Its delightful Scorsese-isms aside, Winter and Mastras’ script is as intelligent as it is grandiose. Richie’s record label, American Century Records, is home to rock 'n' roll acts like Led Zeppelin and Donny Osmond; as Richie angrily tells a room full of complacent A&R’s, “Our goddamn roster is like a Chinese menu—it’s all over the fucking place!” But Winter and Mastras don't ignore one of the music industry’s least acknowledged facts: American music has been largely built on the creativity of overlooked black talent. Richie’s lowest moments of despair are complemented by flashbacks to the early ’60s, when he managed an upstart African-American blues guitarist named Lester Grimes (Ato Essandoh), got him a record deal, and then simultaneously abandoned and ruined him while bettering his own executive career. In 1973, Lester unexpectedly reenters Richie’s thought process after Richie unsuccessfully tries to inquire about the loud hip-hop music, courtesy of DJ Kool Herc, that’s coming out of Lester’s Bronx housing project.

Lester is one of several promising fixtures in Richie’s complicated world. The strongest is Amber Vine (Juno Temple), American Century’s sandwich-fetching A&R assistant who has zealous designs on show Richie that she’s invaluable.

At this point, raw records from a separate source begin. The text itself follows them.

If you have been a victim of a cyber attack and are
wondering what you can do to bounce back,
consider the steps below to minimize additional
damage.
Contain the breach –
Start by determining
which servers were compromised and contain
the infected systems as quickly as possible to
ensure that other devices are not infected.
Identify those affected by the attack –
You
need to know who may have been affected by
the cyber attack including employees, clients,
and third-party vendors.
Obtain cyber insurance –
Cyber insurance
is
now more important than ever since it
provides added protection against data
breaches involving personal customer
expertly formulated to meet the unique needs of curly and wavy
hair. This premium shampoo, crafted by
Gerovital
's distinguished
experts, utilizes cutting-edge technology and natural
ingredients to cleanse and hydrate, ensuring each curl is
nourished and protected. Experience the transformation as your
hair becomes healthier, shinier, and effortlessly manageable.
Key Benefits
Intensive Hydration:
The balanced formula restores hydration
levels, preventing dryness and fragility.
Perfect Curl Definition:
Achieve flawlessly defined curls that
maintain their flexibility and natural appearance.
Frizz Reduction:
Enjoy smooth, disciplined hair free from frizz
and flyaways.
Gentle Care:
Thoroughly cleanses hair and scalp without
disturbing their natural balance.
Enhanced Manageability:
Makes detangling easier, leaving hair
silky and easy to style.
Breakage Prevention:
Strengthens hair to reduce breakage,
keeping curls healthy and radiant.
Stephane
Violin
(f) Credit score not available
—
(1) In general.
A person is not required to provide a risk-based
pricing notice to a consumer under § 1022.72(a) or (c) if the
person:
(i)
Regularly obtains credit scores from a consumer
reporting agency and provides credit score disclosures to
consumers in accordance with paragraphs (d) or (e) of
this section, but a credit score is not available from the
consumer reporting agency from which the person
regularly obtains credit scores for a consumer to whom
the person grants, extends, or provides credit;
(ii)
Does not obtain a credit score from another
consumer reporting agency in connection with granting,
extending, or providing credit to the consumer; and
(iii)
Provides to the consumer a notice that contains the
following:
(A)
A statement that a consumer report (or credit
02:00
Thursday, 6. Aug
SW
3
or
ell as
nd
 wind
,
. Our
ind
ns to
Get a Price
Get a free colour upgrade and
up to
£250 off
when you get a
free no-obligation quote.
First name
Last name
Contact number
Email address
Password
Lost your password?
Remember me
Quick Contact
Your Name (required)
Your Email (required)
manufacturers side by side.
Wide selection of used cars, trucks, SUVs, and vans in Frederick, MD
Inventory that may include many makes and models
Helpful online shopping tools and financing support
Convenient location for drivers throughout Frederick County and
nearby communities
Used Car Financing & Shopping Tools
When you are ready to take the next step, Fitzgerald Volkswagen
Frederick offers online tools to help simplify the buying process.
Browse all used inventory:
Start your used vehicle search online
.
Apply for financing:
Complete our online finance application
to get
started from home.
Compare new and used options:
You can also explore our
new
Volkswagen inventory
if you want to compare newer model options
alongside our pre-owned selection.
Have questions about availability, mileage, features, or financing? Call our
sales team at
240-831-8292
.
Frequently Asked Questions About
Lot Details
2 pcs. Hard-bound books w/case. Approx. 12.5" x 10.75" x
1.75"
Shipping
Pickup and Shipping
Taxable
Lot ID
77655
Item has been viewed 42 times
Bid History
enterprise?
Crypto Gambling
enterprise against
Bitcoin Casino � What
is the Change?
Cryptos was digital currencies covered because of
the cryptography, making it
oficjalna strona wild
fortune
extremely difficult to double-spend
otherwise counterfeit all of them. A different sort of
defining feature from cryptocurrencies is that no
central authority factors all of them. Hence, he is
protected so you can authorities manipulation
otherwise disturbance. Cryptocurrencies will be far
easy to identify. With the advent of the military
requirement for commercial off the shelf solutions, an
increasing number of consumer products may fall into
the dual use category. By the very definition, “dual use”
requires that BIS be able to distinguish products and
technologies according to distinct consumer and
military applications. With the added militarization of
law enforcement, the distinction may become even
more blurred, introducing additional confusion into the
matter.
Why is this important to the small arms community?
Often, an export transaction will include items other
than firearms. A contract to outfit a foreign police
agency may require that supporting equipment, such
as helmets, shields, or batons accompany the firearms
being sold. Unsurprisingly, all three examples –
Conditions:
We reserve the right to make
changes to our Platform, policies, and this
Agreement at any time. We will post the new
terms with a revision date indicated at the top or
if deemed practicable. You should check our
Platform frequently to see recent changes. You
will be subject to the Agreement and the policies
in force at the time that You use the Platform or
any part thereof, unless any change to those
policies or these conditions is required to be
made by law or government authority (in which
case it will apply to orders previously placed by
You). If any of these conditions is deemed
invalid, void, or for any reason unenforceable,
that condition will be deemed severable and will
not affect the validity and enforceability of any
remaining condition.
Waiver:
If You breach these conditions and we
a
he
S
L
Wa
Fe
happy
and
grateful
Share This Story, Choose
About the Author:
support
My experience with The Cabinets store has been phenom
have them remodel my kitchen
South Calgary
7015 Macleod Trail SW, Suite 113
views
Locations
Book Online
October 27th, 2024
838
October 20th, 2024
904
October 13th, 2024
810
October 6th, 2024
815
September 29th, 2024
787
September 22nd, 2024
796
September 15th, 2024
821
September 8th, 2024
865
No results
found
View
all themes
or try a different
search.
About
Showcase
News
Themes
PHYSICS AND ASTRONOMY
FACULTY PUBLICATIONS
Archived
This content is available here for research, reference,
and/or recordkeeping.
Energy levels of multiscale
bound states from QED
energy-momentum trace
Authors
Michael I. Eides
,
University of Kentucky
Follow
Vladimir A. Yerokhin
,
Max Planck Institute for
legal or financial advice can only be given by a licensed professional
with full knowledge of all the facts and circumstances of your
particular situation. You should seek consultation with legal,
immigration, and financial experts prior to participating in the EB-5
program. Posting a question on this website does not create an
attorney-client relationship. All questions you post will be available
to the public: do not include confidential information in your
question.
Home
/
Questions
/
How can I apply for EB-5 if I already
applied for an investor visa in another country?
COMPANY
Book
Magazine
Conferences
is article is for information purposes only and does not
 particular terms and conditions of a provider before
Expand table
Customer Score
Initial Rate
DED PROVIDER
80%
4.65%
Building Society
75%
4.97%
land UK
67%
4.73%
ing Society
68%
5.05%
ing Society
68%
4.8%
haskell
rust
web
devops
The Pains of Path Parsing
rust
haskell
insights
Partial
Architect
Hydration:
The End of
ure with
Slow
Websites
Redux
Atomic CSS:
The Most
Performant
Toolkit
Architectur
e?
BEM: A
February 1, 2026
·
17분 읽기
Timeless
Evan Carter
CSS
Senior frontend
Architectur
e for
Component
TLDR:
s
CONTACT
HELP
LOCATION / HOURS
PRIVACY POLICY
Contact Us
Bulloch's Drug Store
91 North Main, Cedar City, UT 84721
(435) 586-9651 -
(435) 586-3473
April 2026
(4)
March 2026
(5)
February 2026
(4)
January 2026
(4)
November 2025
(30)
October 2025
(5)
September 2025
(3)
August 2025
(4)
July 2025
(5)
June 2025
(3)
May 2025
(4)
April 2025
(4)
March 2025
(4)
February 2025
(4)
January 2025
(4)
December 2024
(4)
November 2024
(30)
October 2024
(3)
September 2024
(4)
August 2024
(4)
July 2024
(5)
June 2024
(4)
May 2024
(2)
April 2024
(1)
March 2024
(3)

Early into the pilot, she finds the right struggling artist with whom to attach herself: an anti-establishment singer named Kip Stevens (James Jagger, son of Mick) who fronts an upstart punk band called the Nasty Bits and fights people in the crowd during their rowdy shows. It's a well-deserved big look for Temple, a gifted scene-stealer who's been relegated to thankless hooker/sexpot/must-get-naked roles in movies like Killer Joe, Sin City: A Dame to Kill For, and Black Mass and has consistently made those otherwise forgettable roles sing, like Adele covering Paris Hilton's Paris album. Vinyl is her 25.

All of these pieces, ferociously anchored by Bobby Cannavale, are putty in Scorsese’s jittery hands throughout Vinyl's inaugural episode. With its Caligula-rivaling, R-rated mayhem, The Wolf of Wall Street felt like the iconic master’s return to reckless old-school form, firing on all reckless cylinders and landing in direct opposition against the great yet palpably calculated Hollywood appeal of awards-baiting movies like The Departed and Hugo. But Scorsese's nearly two-hour-long Vinyl contribution feels even more gloriously unfettered than his Jordan Belfort biopic. Scorsese’s lifelong affinity for rock music has permeated through his documentary work, but in his narrative films, it’s mainly been confined to spot-on soundtrack choices, not storytelling impetuses. Vinyl allows him to run wild with those interests, and the pilot rollicks with such manic energy that you’d think it’s been orchestrated by the Scorsese of ’73, the then-31-year-old provocateur who was three years away from making Taxi Driver and living inhibition-free with living-on-the-edge friends/colleagues like John Milius and Paul Schrader.

As Cannavale's Richie basks in the Mercer Arts Center's uncontrollably combustive vibe during Vinyl’s pilot’s raucous closing sequence, his face contorting with animalistic pleasure at the sounds of rock 'n' roll's future, he might as well be the young Martin Scorsese’s surrogate. And as HBO’s viewers watch Vinyl’s triumphant premiere’s final minutes this Sunday night, they won’t want Godfather Marty to ever grow up again.

Vinyl premieres on HBO this Sunday, February 14, at 9 p.m. EST.